§ Task list
1. According to the forest fire passage, what limited the spread of the fire in the Bud Love area?
2. Continue the passage about forest fire activity and campfire restrictions from where it stops.

Fire activity on the forest was minimal outside of the Elk fire.

Crews responded to a roughly one acre fire in the Bud Love area over the weekend, according to the forest’s Facebook page. The social media post says that the cause, at this point, is undetermined. It was quickly declared controlled and out, as snow and light fuels limited the fire’s spread.

While BLM, state and county lands have been under fire restrictions since early summer, the forest banned campfires for just a short stint during the Elk fire.

“We were evaluating fuels conditions on the forest all summer long, and we never really got up into that overly concerning fuel condition,” Weakland said, referring to staff’s regular testing of fuel moisture. “And we weren’t having a problem with people leaving campfires that needed to be dealt with. So there wasn’t a need to move into restrictions.”

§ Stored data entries

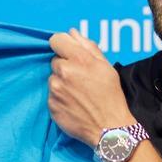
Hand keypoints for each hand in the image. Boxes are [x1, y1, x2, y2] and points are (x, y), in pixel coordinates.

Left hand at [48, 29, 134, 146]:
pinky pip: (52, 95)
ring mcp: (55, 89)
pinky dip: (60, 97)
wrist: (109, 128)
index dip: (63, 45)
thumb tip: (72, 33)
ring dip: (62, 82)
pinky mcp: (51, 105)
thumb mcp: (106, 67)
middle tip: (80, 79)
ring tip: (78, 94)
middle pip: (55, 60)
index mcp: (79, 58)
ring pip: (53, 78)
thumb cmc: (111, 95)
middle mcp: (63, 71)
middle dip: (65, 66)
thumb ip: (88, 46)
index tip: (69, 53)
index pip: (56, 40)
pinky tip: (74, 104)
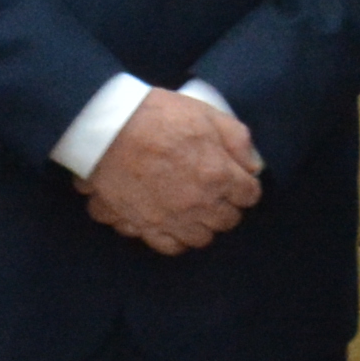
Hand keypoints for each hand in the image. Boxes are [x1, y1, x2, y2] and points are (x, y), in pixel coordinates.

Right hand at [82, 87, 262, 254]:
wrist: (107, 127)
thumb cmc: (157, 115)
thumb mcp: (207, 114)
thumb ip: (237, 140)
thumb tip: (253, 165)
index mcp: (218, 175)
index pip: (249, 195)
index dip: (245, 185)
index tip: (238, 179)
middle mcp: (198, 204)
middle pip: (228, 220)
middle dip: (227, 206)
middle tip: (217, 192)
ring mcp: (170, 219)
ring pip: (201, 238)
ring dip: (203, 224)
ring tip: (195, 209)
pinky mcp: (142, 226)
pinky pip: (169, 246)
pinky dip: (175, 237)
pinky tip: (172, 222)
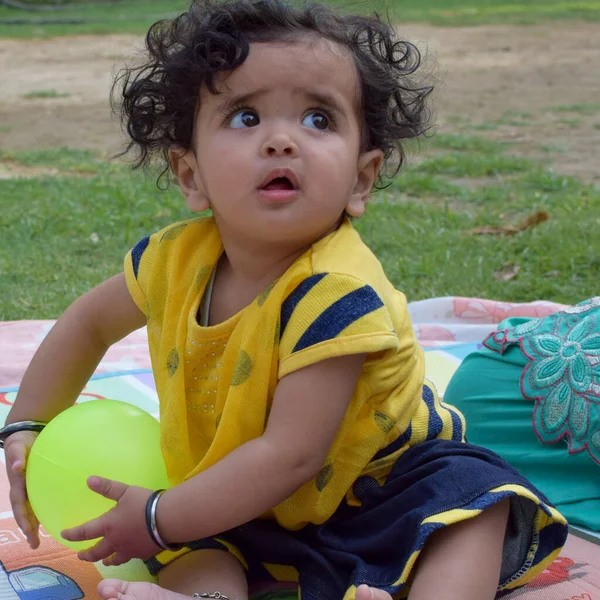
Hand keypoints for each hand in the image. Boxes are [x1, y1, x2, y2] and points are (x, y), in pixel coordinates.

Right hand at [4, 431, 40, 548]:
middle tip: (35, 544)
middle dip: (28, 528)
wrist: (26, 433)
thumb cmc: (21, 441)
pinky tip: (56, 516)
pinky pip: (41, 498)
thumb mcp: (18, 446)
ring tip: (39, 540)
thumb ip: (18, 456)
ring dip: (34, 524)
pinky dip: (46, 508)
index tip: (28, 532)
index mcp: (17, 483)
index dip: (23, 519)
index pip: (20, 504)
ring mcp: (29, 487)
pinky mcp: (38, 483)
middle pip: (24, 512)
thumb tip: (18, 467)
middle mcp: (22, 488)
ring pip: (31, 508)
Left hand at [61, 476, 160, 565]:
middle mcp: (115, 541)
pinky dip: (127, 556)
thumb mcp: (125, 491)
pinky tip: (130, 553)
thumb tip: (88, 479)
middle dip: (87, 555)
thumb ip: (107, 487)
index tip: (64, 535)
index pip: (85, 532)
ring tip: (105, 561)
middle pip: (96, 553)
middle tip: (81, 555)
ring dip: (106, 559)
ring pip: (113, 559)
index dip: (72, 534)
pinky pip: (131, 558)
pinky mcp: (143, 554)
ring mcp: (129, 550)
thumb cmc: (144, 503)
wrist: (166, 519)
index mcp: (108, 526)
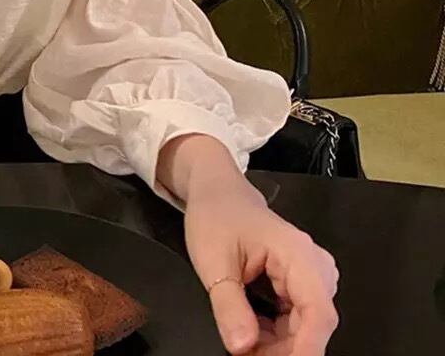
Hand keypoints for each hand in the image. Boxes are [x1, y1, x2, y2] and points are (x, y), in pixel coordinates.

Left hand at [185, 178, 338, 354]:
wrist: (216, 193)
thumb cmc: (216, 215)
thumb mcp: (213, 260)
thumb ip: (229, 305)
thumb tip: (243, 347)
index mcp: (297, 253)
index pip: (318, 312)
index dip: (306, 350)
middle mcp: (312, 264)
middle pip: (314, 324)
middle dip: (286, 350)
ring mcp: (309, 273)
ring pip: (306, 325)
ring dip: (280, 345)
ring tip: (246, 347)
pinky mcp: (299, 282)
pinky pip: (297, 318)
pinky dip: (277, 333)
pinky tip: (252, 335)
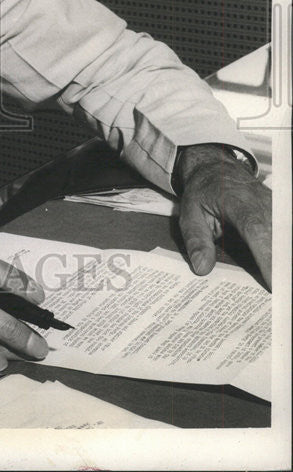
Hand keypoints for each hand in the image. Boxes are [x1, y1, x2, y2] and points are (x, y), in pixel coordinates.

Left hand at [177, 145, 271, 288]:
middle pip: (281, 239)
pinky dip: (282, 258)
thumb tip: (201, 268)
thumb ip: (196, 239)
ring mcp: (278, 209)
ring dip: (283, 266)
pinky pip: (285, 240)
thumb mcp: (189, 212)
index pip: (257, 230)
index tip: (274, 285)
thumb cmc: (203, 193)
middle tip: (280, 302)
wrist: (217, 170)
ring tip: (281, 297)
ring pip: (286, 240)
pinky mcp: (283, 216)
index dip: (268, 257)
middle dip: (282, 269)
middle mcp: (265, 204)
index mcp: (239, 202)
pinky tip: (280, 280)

§ Answers
1. Snow and light fuels limited the fire's spread.

2.
In early November, both the Bighorn Mountains and the lower elevation Powder River Basin have seen both snow and rainfall. The National Interagency Fire Center outlook for November and December shows that the southeastern U.S. has significant wildfire potential, giving the Mountain West a much-needed reprieve.

Local fire managers highlighted the level of cooperation between counties, federal and state agencies, local volunteer fire departments, and private landowners who lent equipment and manpower throughout the season, as a positive aspect of the active fire season in northeast Wyoming.

“We’re blessed in this part of the state of Wyoming – I think overall in Wyoming – that we work really, really well together,” McCarthy said. “We understand the need to be on the same team. That’s really important.”

This story was published on November 14, 2024.